|M.Sc Student||Lehmann David|
|Subject||An electrochemically-Regenerated Ion Exchange Process for|
Separation of NH4+ from Wastewater and
its Oxidation to N2(g)
|Department||Department of Civil and Environmental Engineering||Supervisor||Professor Ori Lahav|
|Full Thesis text - in Hebrew|
In 2010, the Israeli government published a new set of quality standards for wastewater effluents. Among many other guidelines, the standards require that the maximal concentration of TAN (total ammonia nitrogen) should not surpass 1.5 mgN/L for effluents released to natural streams. The quality standards were set for wastewater treatment plants (WWTP) effluents in order to protect lakes and other natural water bodies from: (1) eutrophication (2) oxidation of ammonia to nitrite and nitrate and the consequential decrease in dissolved oxygen and pH values that can harm aquatic life in receiving water bodies; and (3) uncontrolled concentrations of ammonia and nitrite can be toxic to the aquatic life.
For complying with the new standards, most of the existing WWTPs in Israel required renovation that normally includes expansion (e.g. Netanya, Raa’nana and Ashdod WWTPs).
The present research evaluated a complementing novel approach to increase the capacity of treatment plants to remove ammonia via a physicochemical based process. The process that was tested is comprised of an ion exchange step for ammonium separation from the wastewater and an electrochemical stage for converting ammonium to N2(g). The motivation for implementing this new physicochemical process arises from the following advantages:
• A physicochemical treatment for removing ammonium can be accomplished by an easy-to-use system comprising only a few operational variables.
• Operation is completely automatic and the end product is stable.
• Ammonium is converted to nitrogen gas in a single step (as compared with 2 stages in the prevailing nitrification/denitrification biological processes) which requires transfer of only 3 electrons.

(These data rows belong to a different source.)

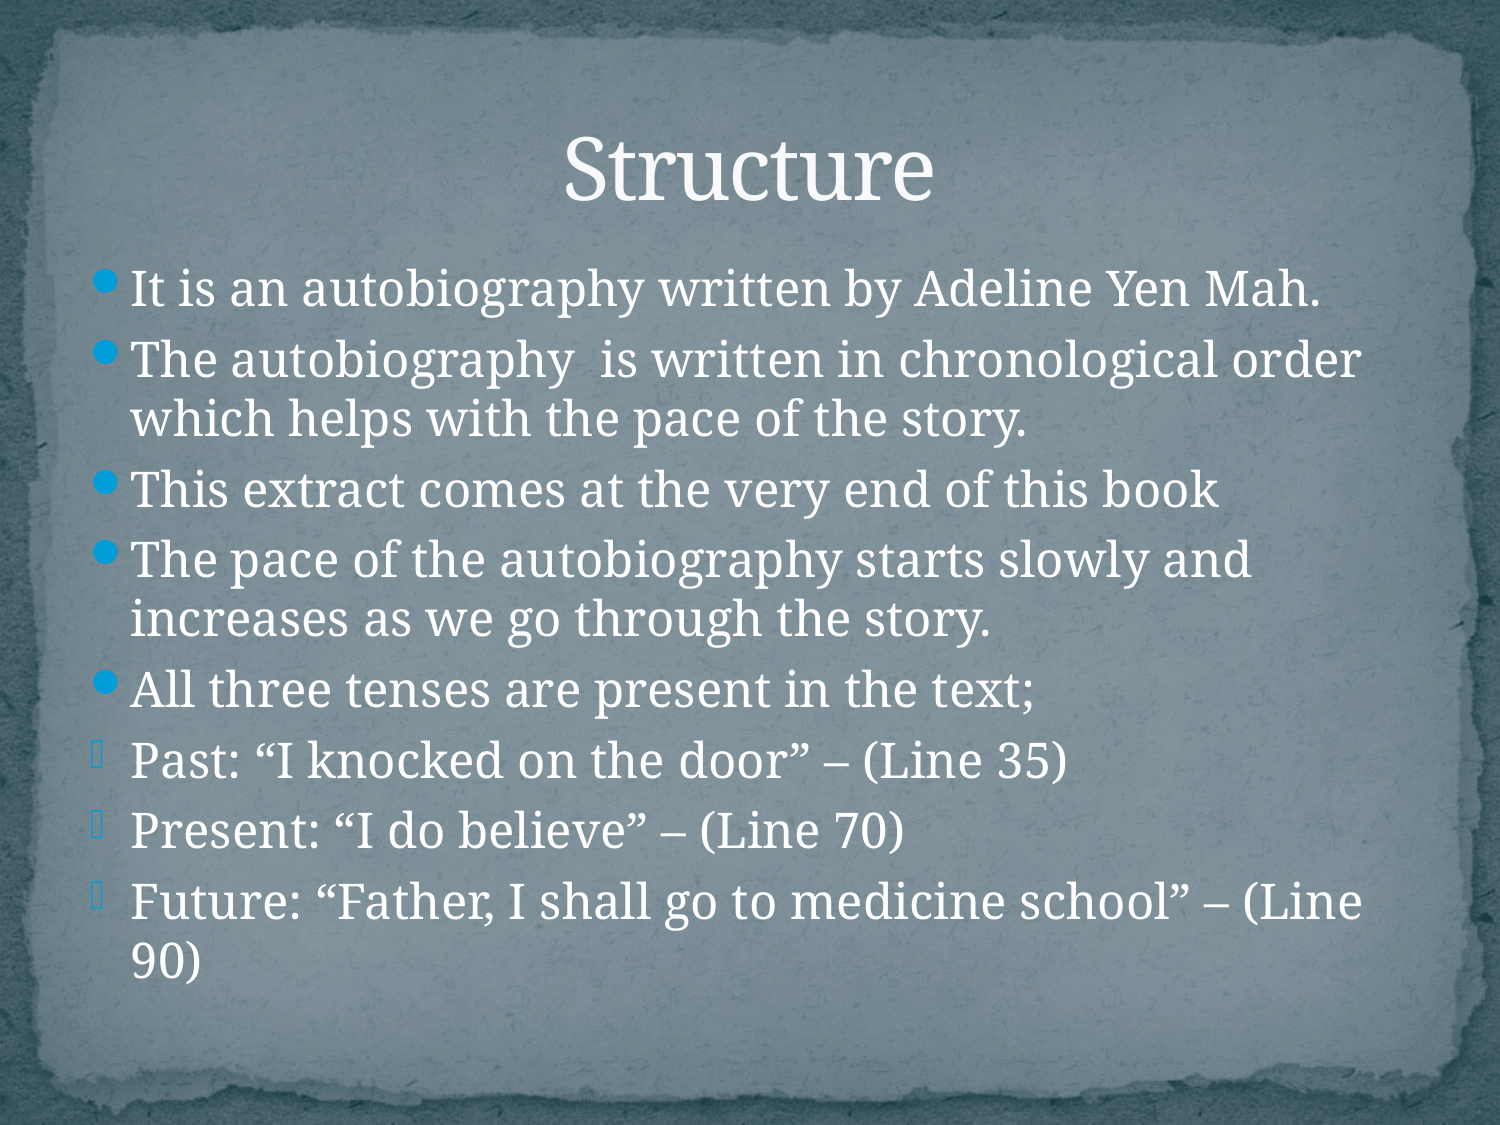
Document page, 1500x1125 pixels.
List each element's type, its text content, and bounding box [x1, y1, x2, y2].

title Structure [74, 24, 1425, 225]
list It is an autobiography written by Adeline Yen Mah. The autobiography is written in chronological order which helps with the pace of the story. This extract comes at the very end of this book The pace of the autobiography starts slowly and increases as we go through the story. All three tenses are present in the text; Past: “I knocked on the door” – (Line 35) Present: “I do believe” – (Line 70) Future: “Father, I shall go to medicine school” – (Line 90) [75, 249, 1425, 1000]
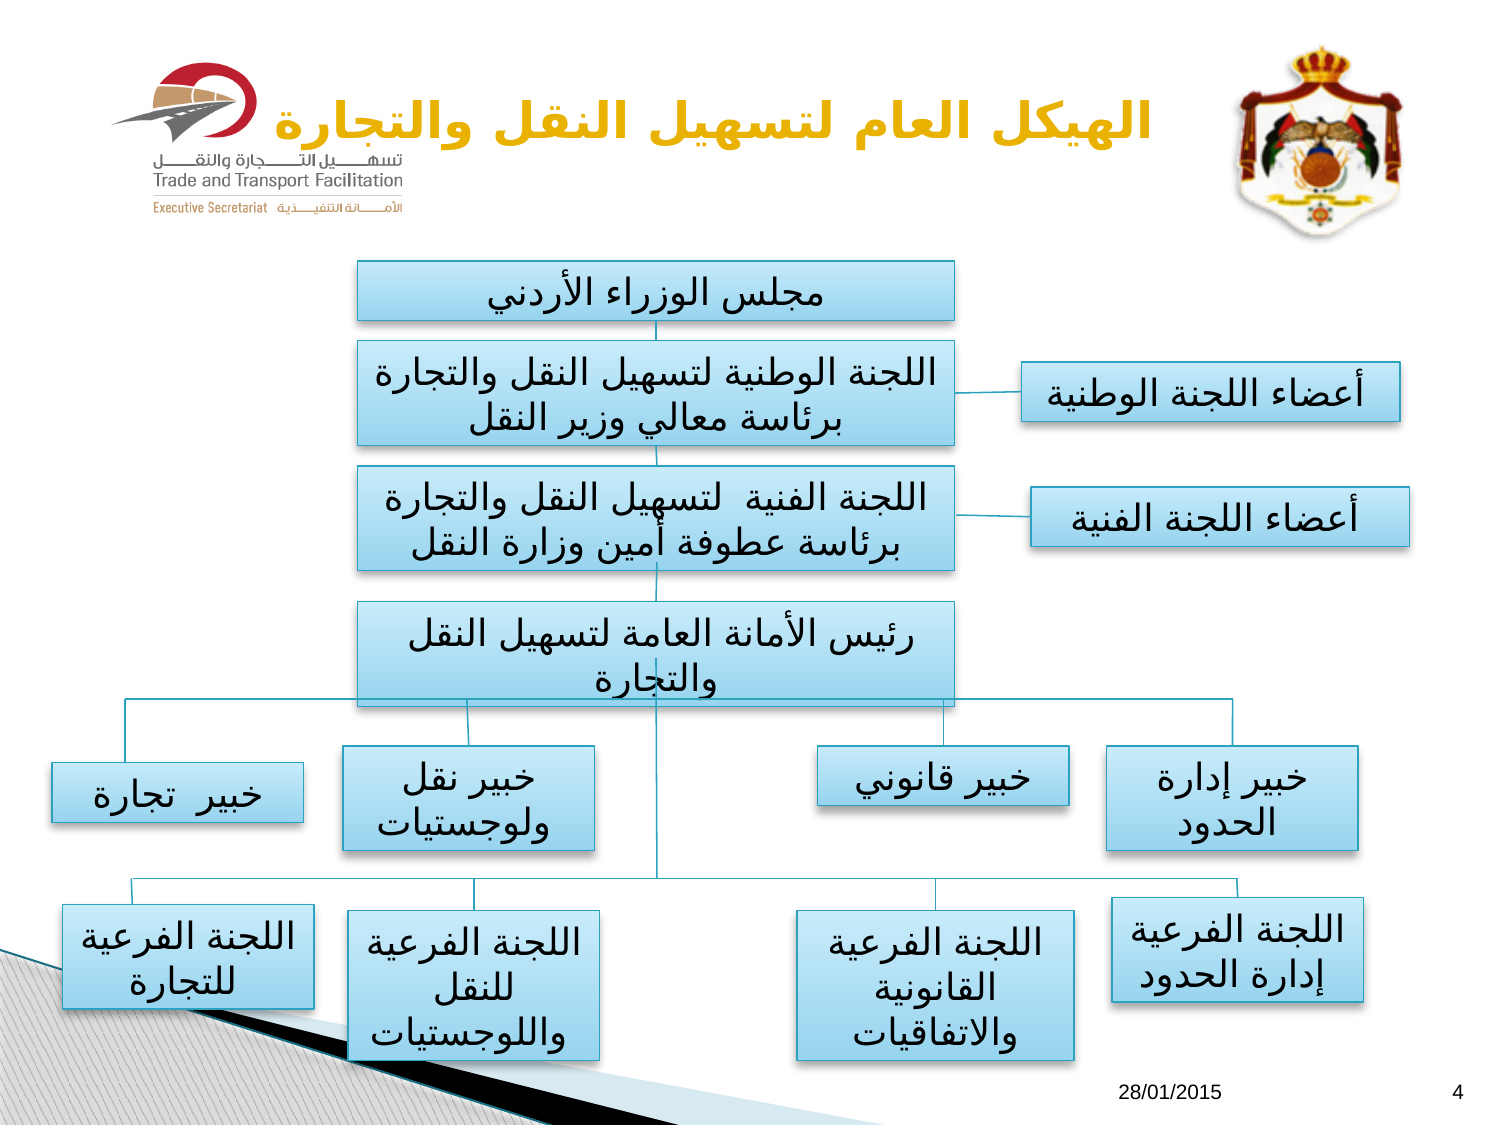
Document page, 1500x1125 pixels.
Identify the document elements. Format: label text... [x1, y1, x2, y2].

slide_number 4 [1418, 1051, 1479, 1112]
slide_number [1103, 1051, 1418, 1112]
title الهيكل العام لتسهيل النقل والتجارة [177, 37, 1251, 200]
picture [75, 51, 440, 233]
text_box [51, 260, 1410, 1052]
picture [1209, 24, 1425, 260]
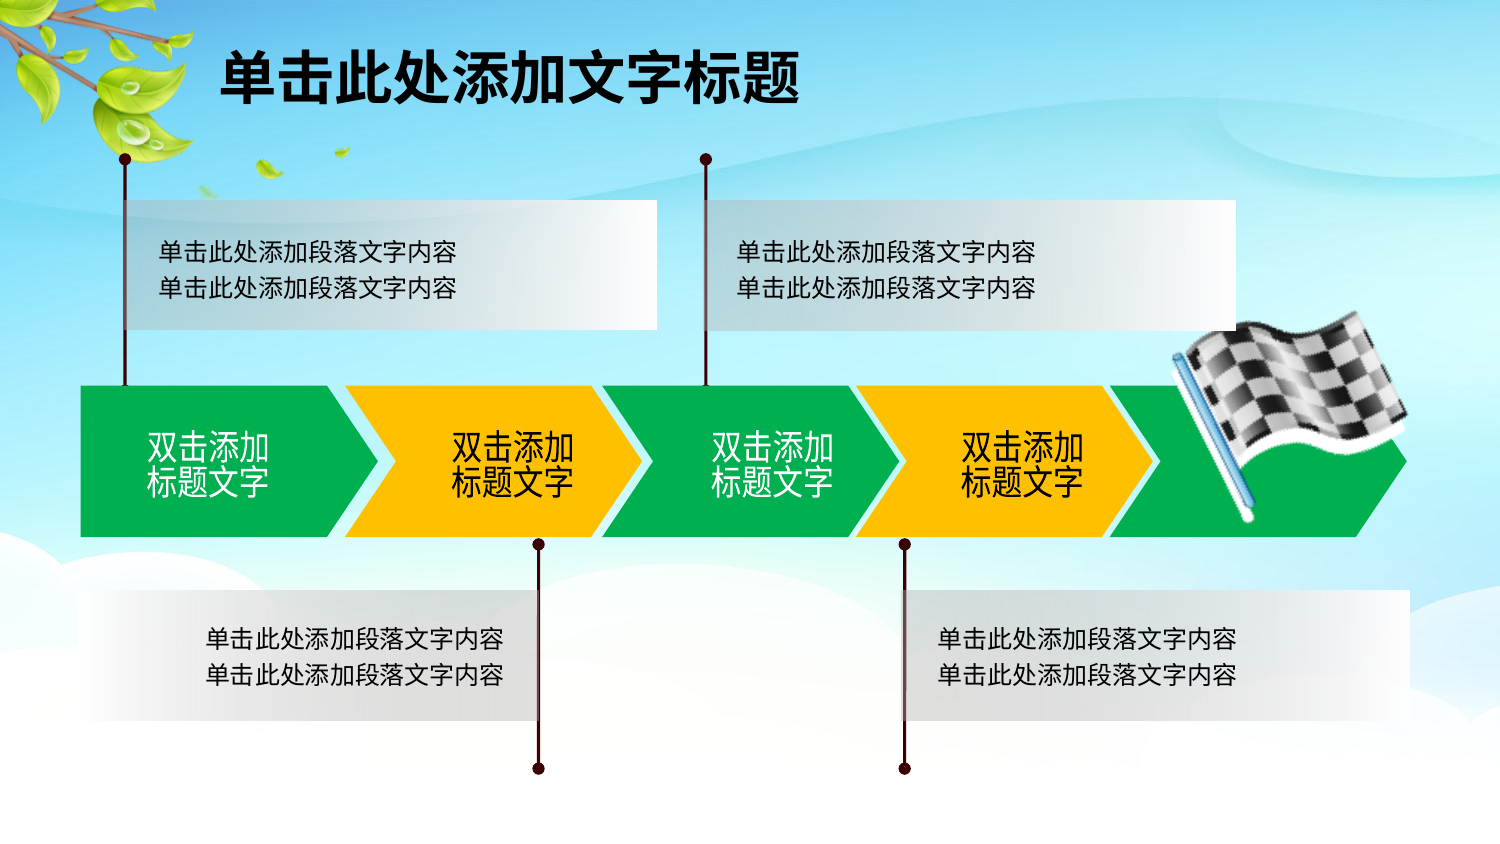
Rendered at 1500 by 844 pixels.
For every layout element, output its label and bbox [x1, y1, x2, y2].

text_box [901, 535, 1410, 772]
text_box [77, 535, 539, 772]
picture [0, 0, 1500, 844]
text_box [703, 148, 1236, 385]
text_box [699, 153, 703, 165]
text_box [898, 763, 910, 775]
text_box [124, 147, 657, 385]
text_box [118, 153, 124, 166]
text_box [539, 538, 545, 551]
text_box [80, 385, 1407, 538]
text_box [533, 762, 545, 775]
text_box [1195, 295, 1386, 499]
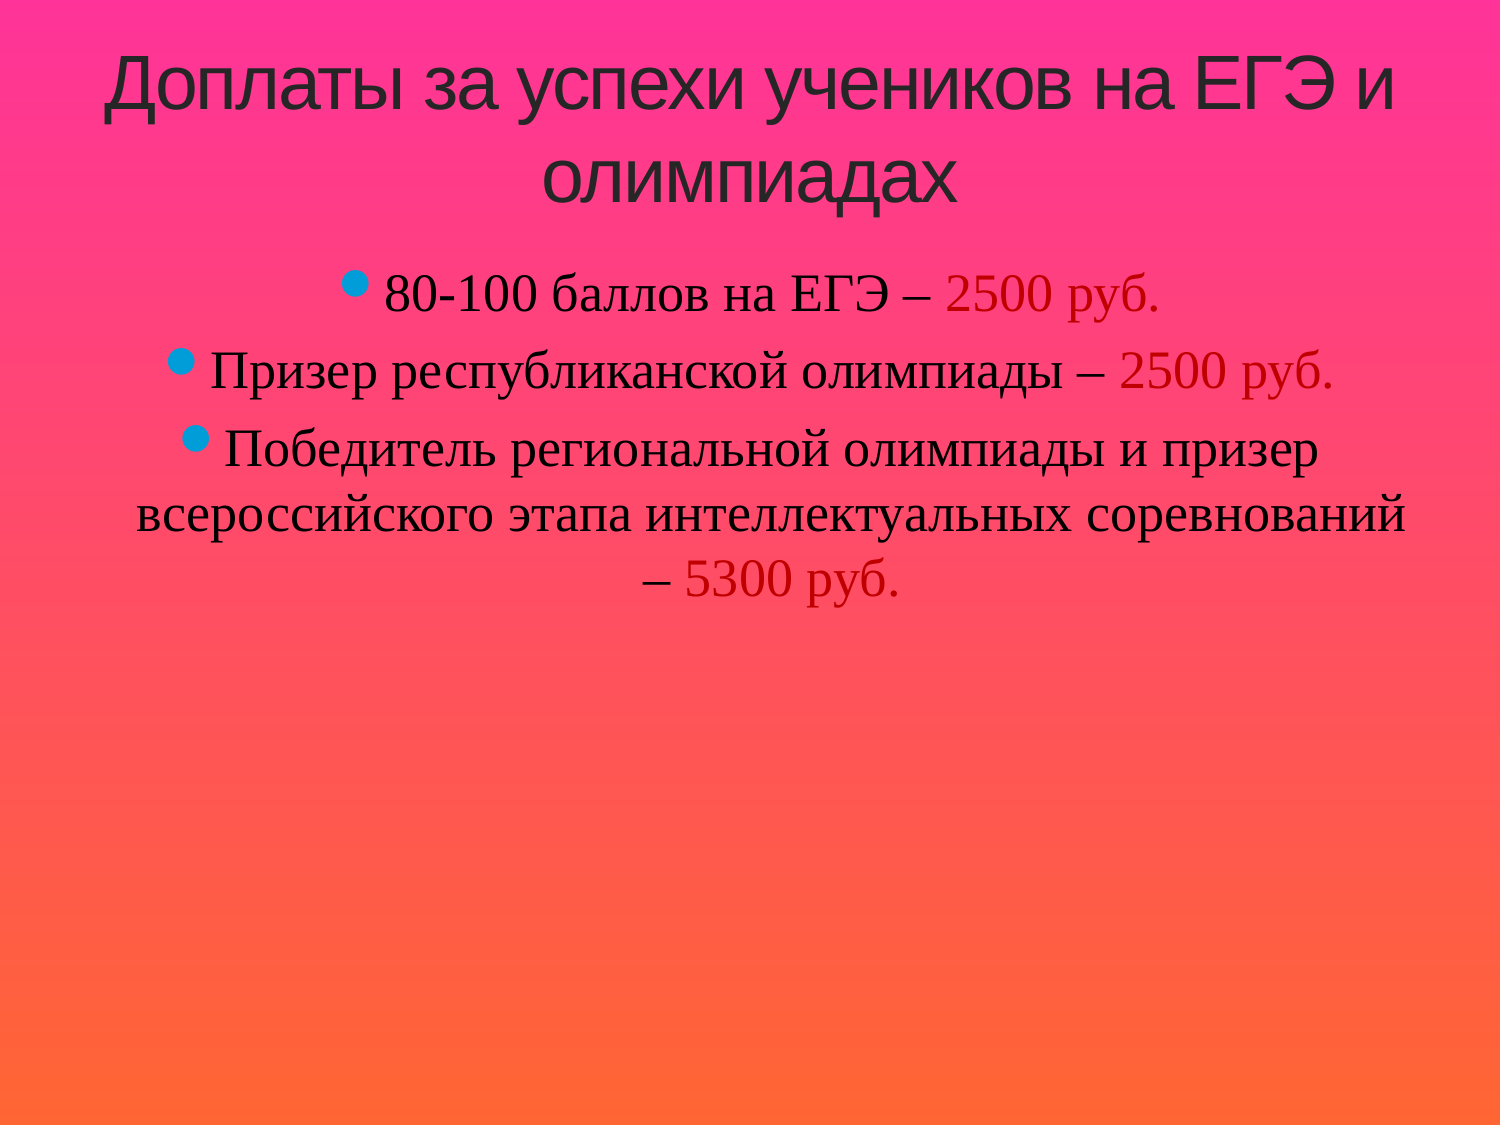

• An ion exchange based process can meet the new standards mentioned above and decrease the negative environmental impact of high TAN concentrations in the effluents.
• Unlike processes that are based on conventional biological nitrification, which tend to fail from time to time (due to toxic shock, high organic load, low temperature, etc.), the new process is almost oblivious to environmental conditions.
Description of the examined process: wastewater is pumped through a chabatize-zeolite filled ion exchanger for a predetermined number of bed volumes. The effluents from the ion exchange column, now with a low TAN concentration, are discharged. (ii) Next, a highly concentrated NaCl solution is passed through the zeolite column and the ammonium is released into the regeneration solution. The regeneration solution is circulated through an electrolyzer which converts the TAN into innocuous N2(g). The regenerant solution, after the electrolysis, is ready to extract new ammonium from the resin. (iii) Finally, the ion exchange column is set up to treat a new influent by extracting the remaining reagent solution from the column using backflow air stream from a compressor. This process (steps i-iii) is repeated for multiple cycles.
The process was operated successfully under various conditions: 1) polishing treatment, 2) main treatment (replacement of the biological nitrogen removal) and, 3) inorganic industrial wastewater treatment. Results showed OPEX of about 16 NIS/kg ammonia removed and Capex of approximately 5 million NIS for a plant capacity of 1,000 m3/h at influent ammonia concentration of between 4.5 and 9 mg/L.